Борода у Архипова, как у Пугачева, черная, обильная, взлохмаченная, – и черны глаза.
– Слушайте, Архипов, – вы никогда не говорите об отце. Мне хочется говорить с вами об этом… Вы ведь – сын.
– Да. И мне. Трудно вырывать старое коренье. И от корней этих очень больно. Но это пройти должно. Разум говорит, так надо было умирать спозаранку, – сталоть, чего же мучиться? Жить надо, работать.
– Но ведь вы один – один навсегда!
– Да. Что же? Я всегда был один – я со всеми, с товарищами. Я верно только освобождаюсь – от глупостей.
Наталья Евграфовна встала от стола, встала рядом с Архиповым к печке.
– Говорите правду. Вам не страшно?
– Как же не страшно? – страшно, тошно. Только страдать – не надо. Умер старик, как надо. Я все думал в одну точку, ну, и не страдаю.

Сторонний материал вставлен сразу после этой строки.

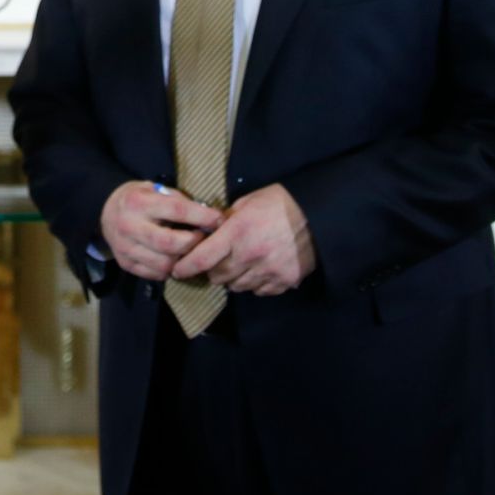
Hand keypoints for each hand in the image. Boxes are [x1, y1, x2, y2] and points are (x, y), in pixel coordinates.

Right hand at [99, 181, 222, 281]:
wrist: (106, 210)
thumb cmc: (139, 198)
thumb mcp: (155, 189)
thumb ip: (177, 201)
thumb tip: (207, 217)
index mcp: (138, 203)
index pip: (177, 210)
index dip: (202, 216)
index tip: (218, 219)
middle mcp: (129, 226)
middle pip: (169, 243)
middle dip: (193, 243)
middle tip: (204, 239)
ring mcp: (125, 248)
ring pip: (164, 264)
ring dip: (182, 259)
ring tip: (189, 251)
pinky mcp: (125, 263)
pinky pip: (155, 274)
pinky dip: (169, 269)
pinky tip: (173, 258)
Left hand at [168, 183, 315, 295]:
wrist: (317, 215)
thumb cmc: (278, 203)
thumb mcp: (246, 203)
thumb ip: (224, 221)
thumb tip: (207, 233)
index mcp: (237, 233)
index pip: (201, 259)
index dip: (185, 268)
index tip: (177, 271)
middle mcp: (250, 255)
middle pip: (218, 277)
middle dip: (212, 271)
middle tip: (216, 261)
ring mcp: (269, 271)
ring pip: (237, 286)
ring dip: (233, 278)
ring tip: (239, 264)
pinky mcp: (284, 281)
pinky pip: (259, 291)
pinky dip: (255, 284)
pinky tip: (259, 270)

Так надо. – Архипов обеими своими руками взял руку Наталии Евграфовны. – Вы, Наталия Евграфовна, лучше о себе расскажите. Вот что.
– Мне нечего рассказывать. Что же?..
– Ну, тогда я расскажу. Я все время заводом занят, в исполкоме, в революции. А когда отец умер, о себе подумал. Работать надо, – ну и работал. А то вот еще что. Я к вам пришел предложение вам сделать – руки. Парнишкой я влюблялся, ну, грешил с женщинами. А потом прошло. Я так думаю, детишки у нас будут. Работаем вместе, заодно. И ребятенок вырастим, как надо. Хочется мне детишек разумных, а вы – поученее меня. Ну, да и я подучиваюсь. А оба мы молодые, здоровые. – Архипов склонил голову, Наталья Евграфовна не взяла руки своей из его рук.
– Да, хорошо, – она ответила не сразу. – Но я не девушка… Дети, – да, единственное. Я не люблю вас так, – ну, знаете…
Архипов поднял голову, взглянул в глаза Наталии Евграфовны, – были они прозрачны и покойны. Архипов поднес неумело руку Наталии Евграфовны к своим губам и поцеловал тихо.